O acesso ao código-fonte é, naturalmente, precondição para a segunda e a quarta liberdades.

"Richard é a pessoa mais íntegra com quem já tive o prazer de conviver. Seu trabalho é para que todos nós possamos usar computadores sem sofrer controle alheio," afirma Alexandre Oliva, cofundador da seção latino-americana da Fundação para o Software Livre, acrescentando que nunca foi tão fácil ter acesso e usar software livre, mas nunca foi tão difícil alcançar a plena liberdade: "Empresas liberam componentes pouco relevantes para suas estratégias de mercado, mas mantêm secretos outros que servem a objetivos menos confessáveis.".

Para quem não puder acompanhar a conferência de Richard Stallman na UFMG, veja abaixo a entrevista que ele concedeu ao pesquisador da UFMG.

Que leis ou ações podem criar condições para uma inclusão digital positiva?

Stallman - Precisamos de leis que impeçam sistemas digitais de capturar e transmitir dados pessoais não cruciais para determinadas finalidades. Os Estados devem distribuir, usar e desenvolver apenas software livre e estabelecer sistemas de pagamentos digitais anônimos para quem paga, mas que identifiquem quem recebe, para evitar evasão fiscal. O monitoramento indiscriminado de pessoas e carros nas ruas deveria ser proibido.

Como os avanços tecnológicos ameaçam a democracia?

Stallman - A principal ameaça à democracia é a vigilância em massa. Se o Estado quase sempre sabe quem vai aonde e quem fala com quem, pode pegar e prender heróis como Edward Snowden, pessoas de quem a democracia depende. Backdoors [mecanismos ocultos que permitem acesso remoto] e as sabotagens que elas possibilitam são também perigosas.

Quais foram a vitória e a derrota mais importantes no Movimento Software Livre nos últimos anos?
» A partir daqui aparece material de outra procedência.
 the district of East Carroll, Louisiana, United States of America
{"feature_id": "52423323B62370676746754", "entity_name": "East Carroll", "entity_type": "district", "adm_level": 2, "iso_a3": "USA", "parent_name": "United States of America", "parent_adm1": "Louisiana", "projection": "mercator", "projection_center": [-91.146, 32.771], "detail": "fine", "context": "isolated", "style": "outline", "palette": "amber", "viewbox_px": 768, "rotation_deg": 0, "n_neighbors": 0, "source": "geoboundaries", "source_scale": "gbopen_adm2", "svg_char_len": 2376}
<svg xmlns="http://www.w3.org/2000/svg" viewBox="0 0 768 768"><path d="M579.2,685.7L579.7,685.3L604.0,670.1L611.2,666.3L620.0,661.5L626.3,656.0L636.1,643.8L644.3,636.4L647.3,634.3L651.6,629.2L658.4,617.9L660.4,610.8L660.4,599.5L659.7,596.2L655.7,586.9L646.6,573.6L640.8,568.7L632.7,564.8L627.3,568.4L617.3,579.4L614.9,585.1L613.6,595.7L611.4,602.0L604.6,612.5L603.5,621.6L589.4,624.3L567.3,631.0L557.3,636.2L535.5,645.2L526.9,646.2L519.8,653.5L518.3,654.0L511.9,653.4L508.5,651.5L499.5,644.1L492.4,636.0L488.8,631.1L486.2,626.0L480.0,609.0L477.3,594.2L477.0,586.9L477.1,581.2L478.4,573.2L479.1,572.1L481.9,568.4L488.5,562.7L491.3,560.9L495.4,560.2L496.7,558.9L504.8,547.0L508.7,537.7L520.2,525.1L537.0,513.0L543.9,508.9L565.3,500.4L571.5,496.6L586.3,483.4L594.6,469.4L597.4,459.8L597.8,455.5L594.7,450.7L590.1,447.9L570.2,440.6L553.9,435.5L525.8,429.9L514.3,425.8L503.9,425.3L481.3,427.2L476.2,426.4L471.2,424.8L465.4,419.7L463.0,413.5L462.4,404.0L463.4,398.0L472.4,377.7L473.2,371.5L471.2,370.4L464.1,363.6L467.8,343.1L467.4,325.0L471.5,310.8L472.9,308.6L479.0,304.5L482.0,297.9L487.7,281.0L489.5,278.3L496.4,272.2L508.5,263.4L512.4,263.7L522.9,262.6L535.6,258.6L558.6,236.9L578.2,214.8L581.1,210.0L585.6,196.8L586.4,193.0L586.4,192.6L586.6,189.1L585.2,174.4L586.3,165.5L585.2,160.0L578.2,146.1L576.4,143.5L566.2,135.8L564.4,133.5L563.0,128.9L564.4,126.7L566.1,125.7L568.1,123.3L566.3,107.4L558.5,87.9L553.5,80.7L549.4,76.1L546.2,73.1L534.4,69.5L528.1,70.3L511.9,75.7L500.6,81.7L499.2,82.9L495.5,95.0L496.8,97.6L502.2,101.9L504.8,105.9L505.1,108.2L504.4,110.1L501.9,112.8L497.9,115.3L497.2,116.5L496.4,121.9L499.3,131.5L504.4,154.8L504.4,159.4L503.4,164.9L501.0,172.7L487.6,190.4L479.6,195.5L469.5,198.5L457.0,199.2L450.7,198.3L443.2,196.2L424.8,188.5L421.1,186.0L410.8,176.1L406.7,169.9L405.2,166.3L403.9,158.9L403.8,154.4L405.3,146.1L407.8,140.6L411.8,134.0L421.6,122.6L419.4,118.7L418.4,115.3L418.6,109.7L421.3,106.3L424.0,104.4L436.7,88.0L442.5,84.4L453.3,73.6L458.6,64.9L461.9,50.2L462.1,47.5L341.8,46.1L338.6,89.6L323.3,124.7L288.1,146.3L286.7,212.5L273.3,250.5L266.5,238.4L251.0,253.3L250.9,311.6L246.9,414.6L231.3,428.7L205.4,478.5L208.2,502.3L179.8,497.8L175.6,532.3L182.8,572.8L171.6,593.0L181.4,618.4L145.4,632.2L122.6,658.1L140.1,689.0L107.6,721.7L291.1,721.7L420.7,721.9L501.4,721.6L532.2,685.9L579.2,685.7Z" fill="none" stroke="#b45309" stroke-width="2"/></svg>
Stallman - O maior avanço recente é que já é possível comprar um computador com um sistema operacional 100% livre e um software de inicialização livre, pré-instalado. Você não precisa ser um gênio para rodar um software livre, e agora não precisa mais da ajuda de um gênio para instalá-lo. Os maiores retrocessos foram a ascensão da computação móvel, de desserviços bisbilhoteiros e da internet das coisas que espionam.
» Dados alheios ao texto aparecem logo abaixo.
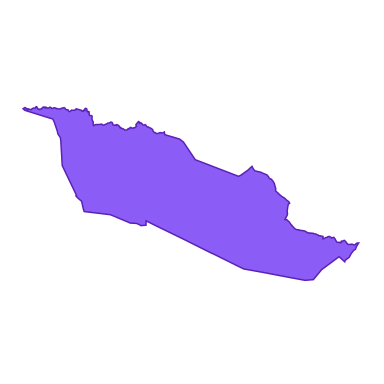 the district of Santiago del Río, Oaxaca, Mexico, rotated 86°
{"feature_id": "50627088B48530858037738", "entity_name": "Santiago del Río", "entity_type": "district", "adm_level": 2, "iso_a3": "MEX", "parent_name": "Mexico", "parent_adm1": "Oaxaca", "projection": "robinson", "projection_center": [-98.116, 17.433], "detail": "fine", "context": "isolated", "style": "filled", "palette": "violet", "viewbox_px": 384, "rotation_deg": 86, "n_neighbors": 0, "source": "geoboundaries", "source_scale": "gbopen_adm2", "svg_char_len": 4907}
<svg xmlns="http://www.w3.org/2000/svg" viewBox="0 0 384 384"><g transform="rotate(86 192 192)"><path d="M287.9,77.1L287.2,76.4L278.5,68.1L270.7,55.9L266.8,49.8L272.3,44.5L271.4,44.2L270.1,42.9L268.2,39.8L264.3,37.3L261.5,34.7L260.6,33.0L258.0,31.8L256.1,30.5L254.5,29.3L254.5,29.6L254.6,30.0L254.4,30.7L254.6,31.3L255.0,32.0L255.6,32.4L256.1,33.4L256.0,34.4L255.5,35.2L255.1,36.3L255.4,36.7L255.3,37.6L255.3,38.7L255.2,39.9L254.7,40.5L253.1,41.5L251.3,42.9L250.9,43.3L250.9,43.6L251.0,44.1L251.6,45.3L251.4,46.4L251.7,46.5L252.3,46.3L252.8,46.6L253.0,47.7L252.6,47.8L252.4,49.2L252.4,50.3L252.2,50.8L251.8,51.2L251.3,51.5L250.6,51.7L250.3,52.0L249.1,52.4L247.1,53.7L247.6,56.2L246.9,56.5L245.9,58.2L246.0,59.4L246.4,59.8L246.4,60.1L246.7,60.7L246.8,61.8L247.4,63.0L247.9,64.5L245.5,64.4L244.4,67.9L244.5,68.5L243.8,69.1L243.6,69.7L242.8,70.7L242.1,73.5L241.7,73.8L241.5,75.1L241.5,75.8L241.2,76.3L241.4,76.9L240.9,78.0L241.1,79.0L239.3,81.3L238.5,83.0L238.4,84.0L238.2,84.4L237.8,86.4L237.8,87.3L237.3,87.7L237.1,88.3L237.1,89.1L236.9,89.9L236.6,90.7L236.0,91.6L235.7,92.1L234.8,92.8L233.5,93.8L233.0,94.1L232.5,94.7L231.9,94.9L231.7,95.3L231.1,95.7L230.1,96.2L228.8,97.0L227.9,97.7L227.3,98.5L226.2,99.4L226.3,100.2L225.9,101.2L222.1,98.8L220.3,98.2L218.4,98.5L213.5,97.5L211.0,96.8L210.0,95.4L208.4,96.1L206.7,98.2L204.3,100.3L203.0,102.4L200.8,104.7L196.6,108.6L194.7,108.2L191.3,108.9L189.1,109.3L186.8,110.5L184.7,112.0L184.0,113.8L182.1,114.6L181.7,114.9L180.1,116.1L179.6,117.1L178.6,119.3L177.0,122.1L176.5,123.9L175.3,127.7L173.7,129.0L171.7,129.9L170.6,130.4L174.1,134.7L178.6,142.0L179.6,144.5L160.0,186.5L141.5,197.1L138.3,200.7L132.9,215.2L130.2,215.4L130.7,216.3L130.8,216.7L131.0,217.2L131.0,217.7L130.9,218.0L130.7,218.9L130.5,219.2L130.6,219.7L130.6,220.3L131.1,221.4L131.3,222.0L131.3,222.5L131.1,223.3L130.7,224.1L130.2,224.5L130.1,225.3L129.5,225.9L128.8,226.4L128.2,226.7L127.2,226.8L126.1,227.8L125.9,228.2L125.5,228.6L125.2,229.2L124.9,230.0L124.1,230.9L124.0,231.3L123.9,232.0L123.4,232.7L122.0,233.4L121.5,234.0L121.9,235.1L121.6,236.4L120.3,237.2L119.6,237.8L119.4,238.6L119.8,239.1L119.9,239.6L119.4,239.7L118.6,239.6L118.0,240.5L118.4,240.8L118.7,241.2L119.1,241.7L119.8,242.1L120.1,242.4L120.4,242.8L120.7,243.0L121.0,243.3L121.9,243.1L122.7,242.8L123.8,244.6L124.0,246.0L124.3,246.1L124.1,247.3L123.8,248.0L123.3,248.5L123.3,248.9L123.6,249.3L123.8,249.7L124.1,250.2L124.5,250.1L124.4,251.3L124.8,251.4L125.5,252.7L125.7,253.5L125.6,254.2L125.0,255.1L124.6,255.8L124.1,256.4L123.9,257.3L123.0,258.4L123.2,259.0L122.5,259.0L122.4,259.5L121.8,259.7L121.7,260.0L121.0,260.2L120.5,260.6L119.5,262.4L119.8,262.9L119.8,263.3L120.2,263.2L120.0,264.3L120.0,264.9L119.7,265.4L119.6,266.1L117.4,266.6L116.8,267.3L116.6,268.3L117.5,269.8L117.4,271.2L118.1,272.4L119.1,275.6L118.8,276.5L117.9,277.5L118.2,279.0L118.1,280.5L118.1,282.2L118.0,283.6L118.9,285.5L117.7,285.9L115.3,285.6L113.8,286.3L112.4,286.7L110.7,286.5L109.9,286.4L109.4,286.4L109.0,286.6L108.7,287.4L108.5,288.3L108.5,288.8L108.3,289.1L106.5,289.1L105.8,289.1L105.6,289.9L105.1,290.0L104.7,289.4L104.3,290.2L104.3,291.0L103.6,291.0L103.1,291.1L102.5,291.1L101.8,291.2L101.3,291.6L101.2,292.2L101.2,292.7L101.6,293.1L102.3,293.2L103.2,293.1L103.2,293.3L102.8,293.6L102.7,294.1L102.9,294.5L103.4,294.5L103.7,294.7L103.5,295.0L103.6,295.7L103.8,295.9L103.2,296.6L102.8,296.6L100.9,301.7L101.3,302.1L101.9,302.4L101.8,302.8L102.2,303.3L102.3,304.1L102.2,304.7L102.1,305.5L101.9,306.5L103.2,308.0L103.2,308.9L102.6,309.5L101.9,309.6L101.4,310.0L101.1,311.8L100.0,312.7L99.5,312.8L99.4,313.3L98.9,313.8L99.2,314.7L99.2,315.6L99.4,316.6L99.7,317.0L100.0,317.7L99.8,319.3L99.6,320.3L99.2,321.3L99.2,321.6L98.7,322.1L98.6,322.7L98.3,323.9L98.8,324.8L98.9,325.6L98.8,326.4L98.1,326.7L97.6,327.2L97.5,328.1L98.2,329.1L98.3,329.8L98.2,330.5L97.8,330.8L97.7,331.6L97.1,331.9L97.2,332.5L97.6,332.7L97.3,332.9L97.2,333.3L97.5,333.4L97.4,333.6L96.9,333.7L96.9,334.1L97.1,334.3L97.0,334.7L97.4,335.3L98.0,335.9L98.4,336.0L98.6,337.0L99.2,338.1L98.5,338.9L98.6,339.6L98.0,340.1L96.9,340.6L96.1,341.0L96.0,341.6L96.7,341.7L97.0,342.1L97.0,342.4L97.5,342.8L97.4,343.2L97.2,343.9L97.3,344.7L97.7,345.4L98.2,346.3L98.6,346.7L98.4,347.5L98.3,348.2L98.0,348.7L97.8,349.0L98.1,349.4L98.1,349.9L98.3,350.3L97.9,350.5L97.5,350.4L97.4,351.5L97.0,351.6L96.5,352.0L96.1,352.8L96.8,354.0L97.2,354.7L98.9,353.0L109.5,325.8L112.4,324.6L119.6,322.7L121.6,322.2L124.8,321.7L128.6,319.5L130.5,319.4L131.2,319.3L156.6,319.6L187.2,307.5L187.8,308.1L190.2,306.2L193.5,302.8L201.3,301.6L204.0,300.9L208.9,275.2L209.5,273.9L217.8,257.4L218.5,256.3L218.8,254.9L219.0,253.3L219.1,252.3L219.2,251.4L219.6,249.2L221.3,246.2L222.0,245.3L221.9,240.2L217.6,239.8L223.7,229.4L232.4,214.3L238.5,203.7L253.7,178.0L255.8,174.1L268.6,152.3L272.4,145.7L277.2,126.6L279.8,116.8L284.1,100.5L288.0,85.4L287.9,77.1Z" fill="#8b5cf6" stroke="#5b21b6" stroke-width="1.5"/></g></svg>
Como universidades e pesquisadores podem contribuir com o Movimento Software Livre?

Stallman - Universidades e escolas de todos os níveis deveriam ensinar e oferecer apenas software livre aos estudantes. Softwares proprietários deveriam ser autorizados nos campi apenas para engenharia reversa.

Como a adoção massiva da internet ajuda ou dificulta o movimento?

Stallman - Infelizmente, para a maioria das pessoas, "usar a internet" significa usar serviços injustos (eu chamo de desserviços) cujo propósito é capturar dados pessoais. Desserviços como Facebook, Google Maps, Google Drive, iTunes, Spotify e Netflix cometem múltiplas injustiças. Sistemas de pagamento, com exceção do dinheiro vivo, rastreiam as pessoas - nem o Bitcoin é anônimo. Dispositivos móveis não permitem substituição de software proprietário por software livre. Quase todos os aplicativos tampouco são livres - eles podem ser gratuitos, mas não são livres. Telefones celulares rastreiam as pessoas o tempo todo e podem ser convertidos remotamente em dispositivos de escuta. Por isso, me recuso a carregar um telefone celular.